With independent adoptions, there’s also the issue of scammers.
“When you’re trying to adopt a child, you tend to be fairly vulnerable,” says Driscoll. “There are people who try to scam you” financially and also emotionally. With the latter, he says “there’s probably not even a pregnancy, but they will drag a family along, making them think that there’s a pregnancy.”
Castagna says red flags include immediate requests for money and a refusal to communicate with an attorney or supply prenatal records.
Even with the potential pitfalls, advocates of private adoptions in the internet age say that the web allows for an unprecedented amount of communication between birth mothers and hopefuls. When Long Island native Meagan Bohner accidentally got pregnant at the age of 20, she knew instantly that adoption was the right choice for her. At her lawyer’s recommendation, she browsed a number of sites for hopeful parents, and landed on Laura Rogacki and Scott Jackson, a pair of speech therapists from Islip, NY, on the now-defunct AdoptionOnline.com. “I was looking for someone who was like me,” Bohner says, “who would raise the child the way I was raised.” Bohner says she liked the couple’s “green grass backyard,” as well as Rogacki’s Ed Hardy T-shirt.
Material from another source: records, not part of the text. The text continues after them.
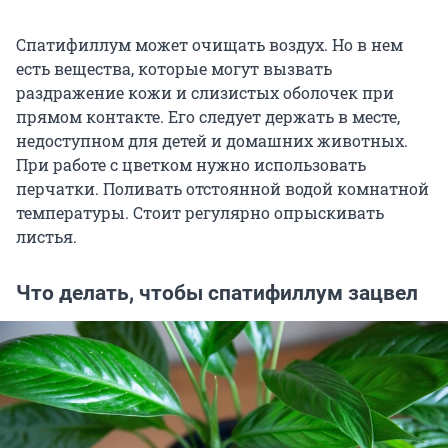
Спатифиллум может очищать воздух. Но в нем
есть вещества, которые могут вызвать
раздражение кожи и слизистых оболочек при
прямом контакте. Его следует держать в месте,
недоступном для детей и домашних животных.
При работе с цветком нужно использовать
перчатки. Поливать отстоянной водой комнатной
температуры. Стоит регулярно опрыскивать
листья.
Что делать, чтобы спатифиллум зацвел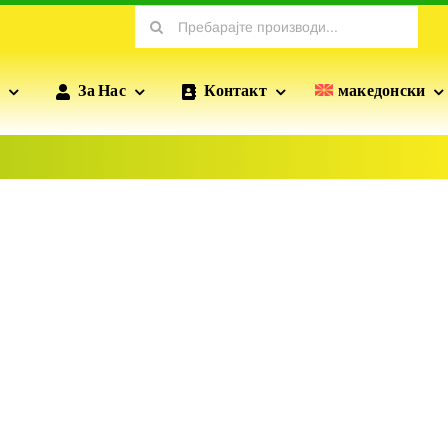
Search
for:
За Нас
Контакт
македонски
ПРОФИЛИ ЗА СУВА ГРАДБА
ПОФИКС
ПРОФИЛИ
Профилите произведени од POFIX вклучуваат
стандардни профили на гипсо ѕидовите, профилите
на ѕидовите, зајакнатите профили итн., кои се од
суштинско значење за разновидните сушилни
инсталации.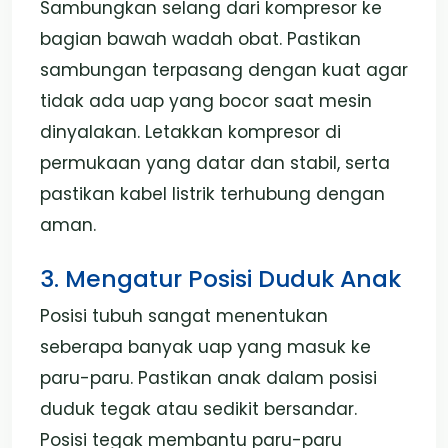
Sambungkan selang dari kompresor ke
bagian bawah wadah obat. Pastikan
sambungan terpasang dengan kuat agar
tidak ada uap yang bocor saat mesin
dinyalakan. Letakkan kompresor di
permukaan yang datar dan stabil, serta
pastikan kabel listrik terhubung dengan
aman.
3. Mengatur Posisi Duduk Anak
Posisi tubuh sangat menentukan
seberapa banyak uap yang masuk ke
paru-paru. Pastikan anak dalam posisi
duduk tegak atau sedikit bersandar.
Posisi tegak membantu paru-paru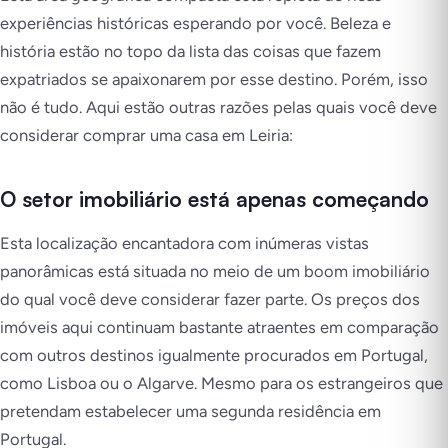
experiências históricas esperando por você. Beleza e
história estão no topo da lista das coisas que fazem
expatriados se apaixonarem por esse destino. Porém, isso
não é tudo. Aqui estão outras razões pelas quais você deve
considerar comprar uma casa em Leiria:
O setor imobiliário está apenas começando
Esta localização encantadora com inúmeras vistas
panorâmicas está situada no meio de um boom imobiliário
do qual você deve considerar fazer parte. Os preços dos
imóveis aqui continuam bastante atraentes em comparação
com outros destinos igualmente procurados em Portugal,
como Lisboa ou o Algarve. Mesmo para os estrangeiros que
pretendam estabelecer uma segunda residência em
Portugal.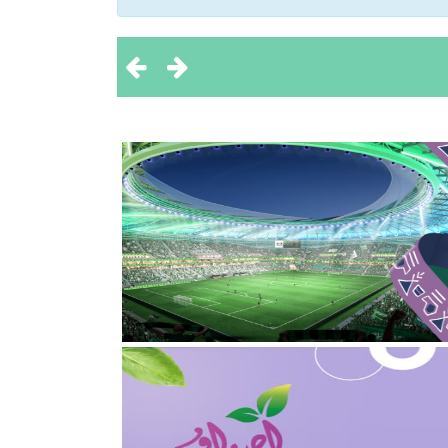
 تحقيق بطولتين إقليميتين
ثروة الحيوانية
2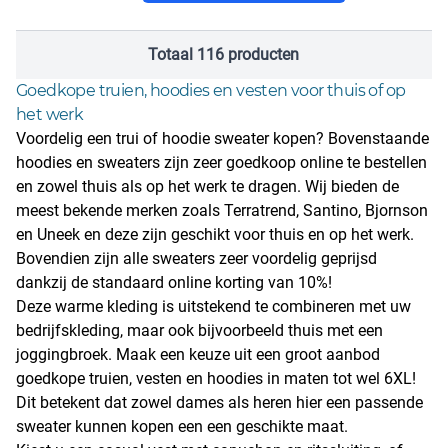
Totaal 116 producten
Goedkope truien, hoodies en vesten voor thuis of op
het werk
Voordelig een trui of hoodie sweater kopen? Bovenstaande
hoodies en sweaters zijn zeer goedkoop online te bestellen
en zowel thuis als op het werk te dragen. Wij bieden de
meest bekende merken zoals Terratrend, Santino, Bjornson
en Uneek en deze zijn geschikt voor thuis en op het werk.
Bovendien zijn alle sweaters zeer voordelig geprijsd
dankzij de standaard online korting van 10%!
Deze warme kleding is uitstekend te combineren met uw
bedrijfskleding
, maar ook bijvoorbeeld thuis met een
joggingbroek. Maak een keuze uit een groot aanbod
goedkope truien, vesten en hoodies in maten tot wel 6XL!
Dit betekent dat zowel dames als heren hier een passende
sweater kunnen kopen een een geschikte maat.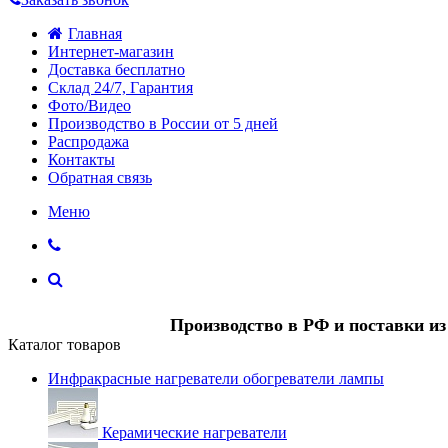
Главная
Интернет-магазин
Доставка бесплатно
Склад 24/7, Гарантия
Фото/Видео
Производство в России от 5 дней
Распродажа
Контакты
Обратная связь
Меню
Производство в РФ и поставки и
Каталог товаров
Инфракрасные нагреватели обогреватели лампы
Керамические нагреватели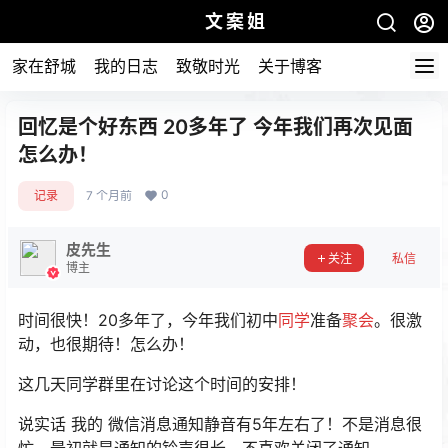
文案姐
家在舒城
我的日志
致敬时光
关于博客
回忆是个好东西 20多年了 今年我们再次见面
怎么办！
0
记录
7 个月前
皮先生
关注
私信
博主
时间很快！20多年了，今年我们初中
同学
准备
聚会
。很激
动，也很期待！怎么办！
这几天同学群里在讨论这个时间的安排！
说实话 我的 微信消息通知静音有5年左右了！不是消息很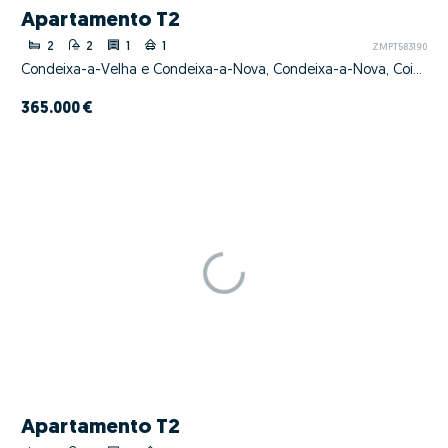
Apartamento T2
2
2
1
1
ZMPT583190
Condeixa-a-Velha e Condeixa-a-Nova, Condeixa-a-Nova, Coimbra
365.000 €
Apartamento T2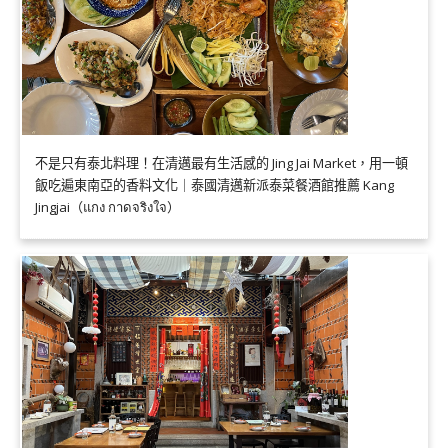
不是只有泰北料理！在清邁最有生活感的 Jing Jai Market，用一頓
飯吃遍東南亞的香料文化｜泰國清邁新派泰菜餐酒館推薦 Kang
Jingjai（แกง กาดจริงใจ）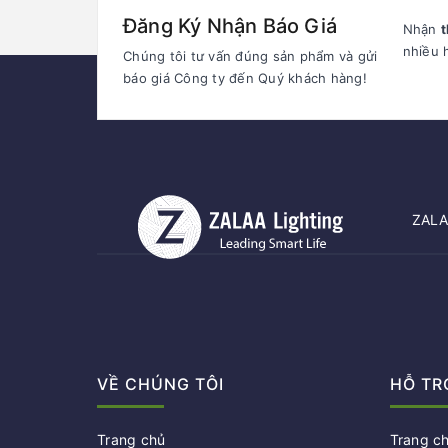
Đăng Ký Nhận Báo Giá
Nhận
t
nhiều 
Chúng tôi tư vấn đúng sản phẩm và gửi
báo giá Công ty đến Quý khách hàng!
ZALAA
VỀ CHÚNG TÔI
HỖ TR
Trang chủ
Trang c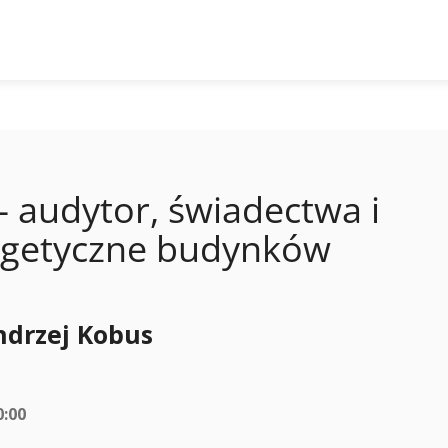
 audytor, świadectwa i
ergetyczne budynków
ndrzej Kobus
0:00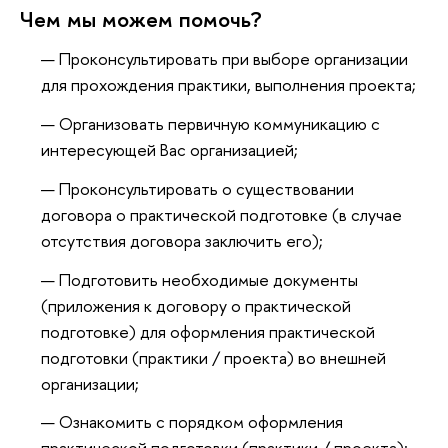
Чем мы можем помочь?
Проконсультировать при выборе организации
для прохождения практики, выполнения проекта;
Организовать первичную коммуникацию с
интересующей Вас организацией;
Проконсультировать о существовании
договора о практической подготовке (в случае
отсутствия договора заключить его);
Подготовить необходимые документы
(приложения к договору о практической
подготовке) для оформления практической
подготовки (практики / проекта) во внешней
организации;
Ознакомить с порядком оформления
практической подготовки (практики / проекта);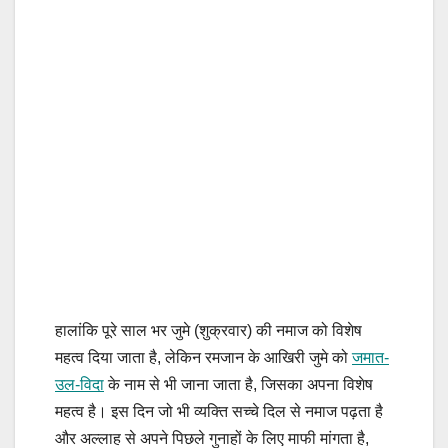
हालांकि पूरे साल भर जुमे (शुक्रवार) की नमाज को विशेष
महत्व दिया जाता है, लेकिन रमजान के आखिरी जुमे को
जमात-
उल-विदा
के नाम से भी जाना जाता है, जिसका अपना विशेष
महत्व है। इस दिन जो भी व्यक्ति सच्चे दिल से नमाज पढ़ता है
और अल्लाह से अपने पिछले गुनाहों के लिए माफी मांगता है,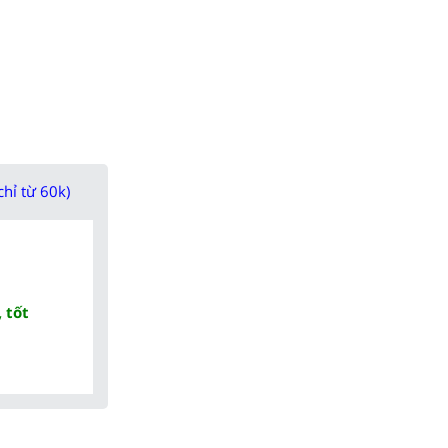
chỉ từ 60k)
 tốt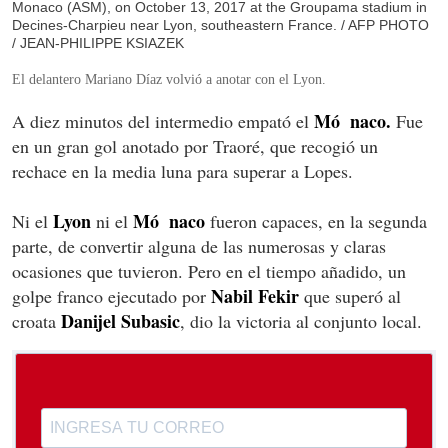
Monaco (ASM), on October 13, 2017 at the Groupama stadium in
Decines-Charpieu near Lyon, southeastern France. / AFP PHOTO
/ JEAN-PHILIPPE KSIAZEK
El delantero Mariano Díaz volvió a anotar con el Lyon.
Mó
naco.
A diez minutos del intermedio empató el
Fue
en un gran gol anotado por Traoré, que recogió un
rechace en la media luna para superar a Lopes.
Lyon
Mó
naco
Ni el
ni el
fueron capaces, en la segunda
parte, de convertir alguna de las numerosas y claras
ocasiones que tuvieron. Pero en el tiempo añadido, un
Nabil Fekir
golpe franco ejecutado por
que superó al
Danijel Subasic
croata
, dio la victoria al conjunto local.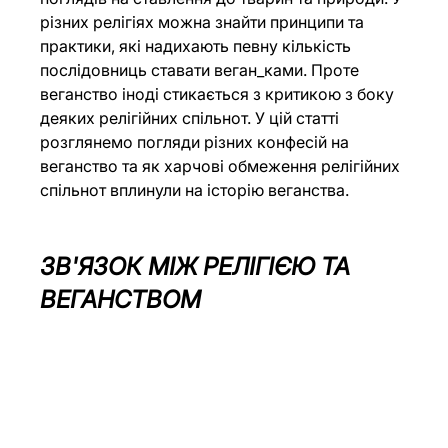
різних релігіях можна знайти принципи та 
практики, які надихають певну кількість 
послідовниць ставати веган_ками. Проте 
веганство іноді стикається з критикою з боку 
деяких релігійних спільнот. У цій статті 
розглянемо погляди різних конфесій на 
веганство та як харчові обмеження релігійних 
спільнот вплинули на історію веганства.
ЗВ'ЯЗОК МІЖ РЕЛІГІЄЮ ТА 
ВЕГАНСТВОМ 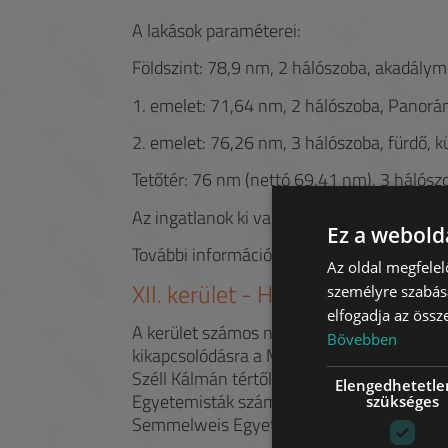
A lakások paraméterei:
Földszint: 78,9 nm, 2 hálószoba, akadálym
1. emelet: 71,64 nm, 2 hálószoba, Panorám
2. emelet: 76,26 nm, 3 hálószoba, fürdő, 
Tetőtér: 76 nm (nettó 69,41 nm), 3 hálós
Az ingatlanok ki vannak adva, így befektet
Ez a webolda
További információért kérem hívjon!
Az oldal megfelel
XII.
kerület -
Hegyvidék
személyre szabásá
elfogadja az össz
A kerület számos nagykövetség, kéttannyel
Bővebben
kikapcsolódásra a MOM Park, a Hegyvidék 
Széll Kálmán tértől a Mammut is csupán né
Elengedhetetle
Egyetemisták számára a Testnevelési Egye
szükséges
Semmelweis Egyetem (SOTE) több intézmén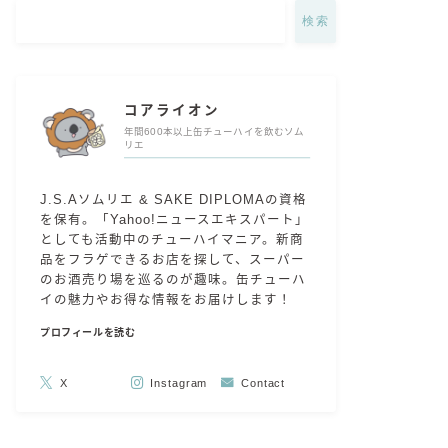
検索
コアライオン
年間600本以上缶チューハイを飲むソム
リエ
J.S.Aソムリエ & SAKE DIPLOMAの資格
を保有。「Yahoo!ニュースエキスパート」
としても活動中のチューハイマニア。新商
品をフラゲできるお店を探して、スーパー
のお酒売り場を巡るのが趣味。缶チューハ
イの魅力やお得な情報をお届けします！
プロフィールを読む
X
Instagram
Contact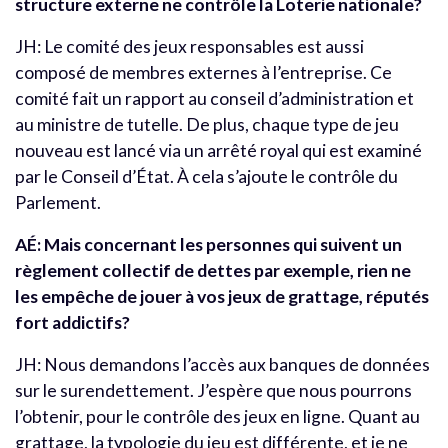
structure externe ne contrôle la Loterie nationale?
JH: Le comité des jeux responsables est aussi
composé de membres externes à l’entreprise. Ce
comité fait un rapport au conseil d’administration et
au ministre de tutelle. De plus, chaque type de jeu
nouveau est lancé via un arrêté royal qui est examiné
par le Conseil d’État. À cela s’ajoute le contrôle du
Parlement.
AÉ: Mais concernant les personnes qui suivent un
règlement collectif de dettes par exemple, rien ne
les empêche de jouer à vos jeux de grattage, réputés
fort addictifs?
JH: Nous demandons l’accès aux banques de données
sur le surendettement. J’espère que nous pourrons
l’obtenir, pour le contrôle des jeux en ligne. Quant au
grattage, la typologie du jeu est différente, et je ne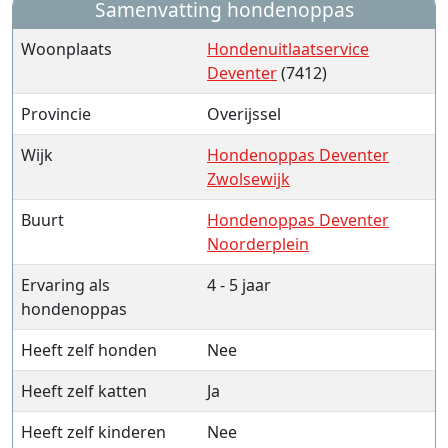
Samenvatting hondenoppas
Woonplaats
Hondenuitlaatservice
Deventer
(7412)
Provincie
Overijssel
Wijk
Hondenoppas Deventer
Zwolsewijk
Buurt
Hondenoppas Deventer
Noorderplein
Ervaring als
4 - 5 jaar
hondenoppas
Heeft zelf honden
Nee
Heeft zelf katten
Ja
Heeft zelf kinderen
Nee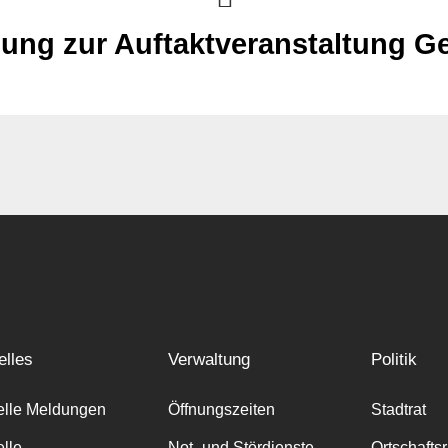
dung zur Auftaktveranstaltung 
elles
Verwaltung
Politik
elle Meldungen
Öffnungszeiten
Stadtrat
elle
Not- und Stördienste
Ortschafts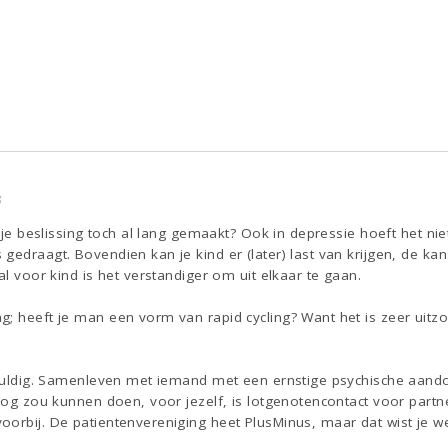
8
e je beslissing toch al lang gemaakt? Ook in depressie hoeft het nie
gedraagt. Bovendien kan je kind er (later) last van krijgen, de kan
al voor kind is het verstandiger om uit elkaar te gaan.
; heeft je man een vorm van rapid cycling? Want het is zeer uitzo
chuldig. Samenleven met iemand met een ernstige psychische aandoe
 nog zou kunnen doen, voor jezelf, is lotgenotencontact voor part
orbij. De patientenvereniging heet PlusMinus, maar dat wist je well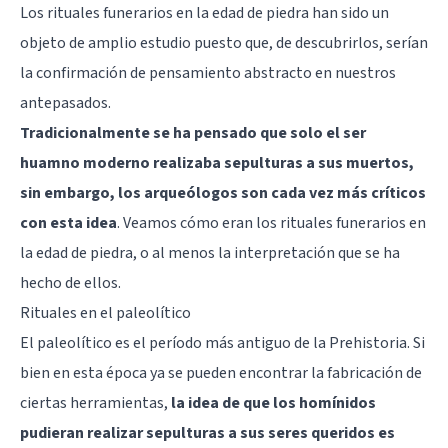
Los rituales funerarios en la edad de piedra han sido un
objeto de amplio estudio puesto que, de descubrirlos, serían
la confirmación de pensamiento abstracto en nuestros
antepasados.
Tradicionalmente se ha pensado que solo el ser
huamno moderno realizaba sepulturas a sus muertos,
sin embargo, los arqueólogos son cada vez más críticos
con esta idea
. Veamos cómo eran los rituales funerarios en
la edad de piedra, o al menos la interpretación que se ha
hecho de ellos.
Rituales en el paleolítico
El paleolítico es el período más antiguo de la Prehistoria. Si
bien en esta época ya se pueden encontrar la fabricación de
ciertas herramientas,
la idea de que los homínidos
pudieran realizar sepulturas a sus seres queridos es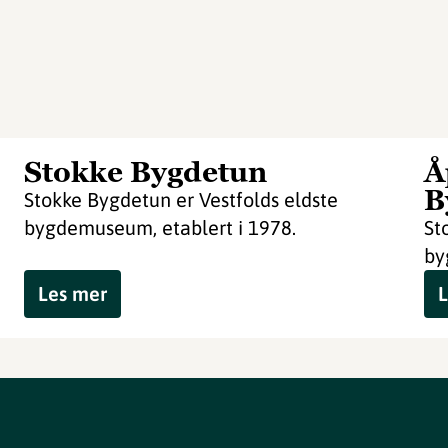
Stokke Bygdetun
Å
B
Stokke Bygdetun er Vestfolds eldste
bygdemuseum, etablert i 1978.
St
by
Les mer
L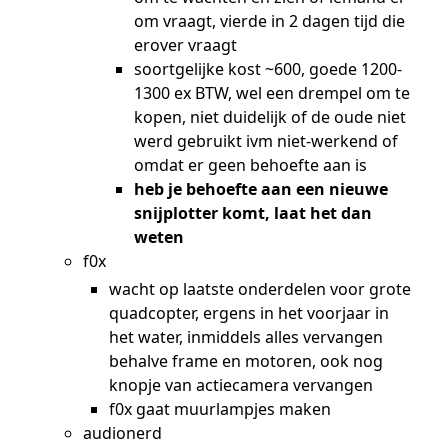
om vraagt, vierde in 2 dagen tijd die
erover vraagt
soortgelijke kost ~600, goede 1200-
1300 ex BTW, wel een drempel om te
kopen, niet duidelijk of de oude niet
werd gebruikt ivm niet-werkend of
omdat er geen behoefte aan is
heb je behoefte aan een nieuwe
snijplotter komt, laat het dan
weten
f0x
wacht op laatste onderdelen voor grote
quadcopter, ergens in het voorjaar in
het water, inmiddels alles vervangen
behalve frame en motoren, ook nog
knopje van actiecamera vervangen
f0x gaat muurlampjes maken
audionerd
“I guess it was cool to wear Ed Hardy at the time,” she says, laughing.
Now, eight years later, they have an open adoption, and Bohner has frequent contact with her son Parker, who calls her either Mommy, Mommy Meagan or just Meagan, depending on his mood.
The 28-year-old nursing resident lives in Sarasota, Fla., but still sees her son frequently.
“Going into it, I never thought that this is how it would be,” she says. “But now, I couldn’t imagine any different. I’ve gained friends, I’ve gained family, I’ve gained a child.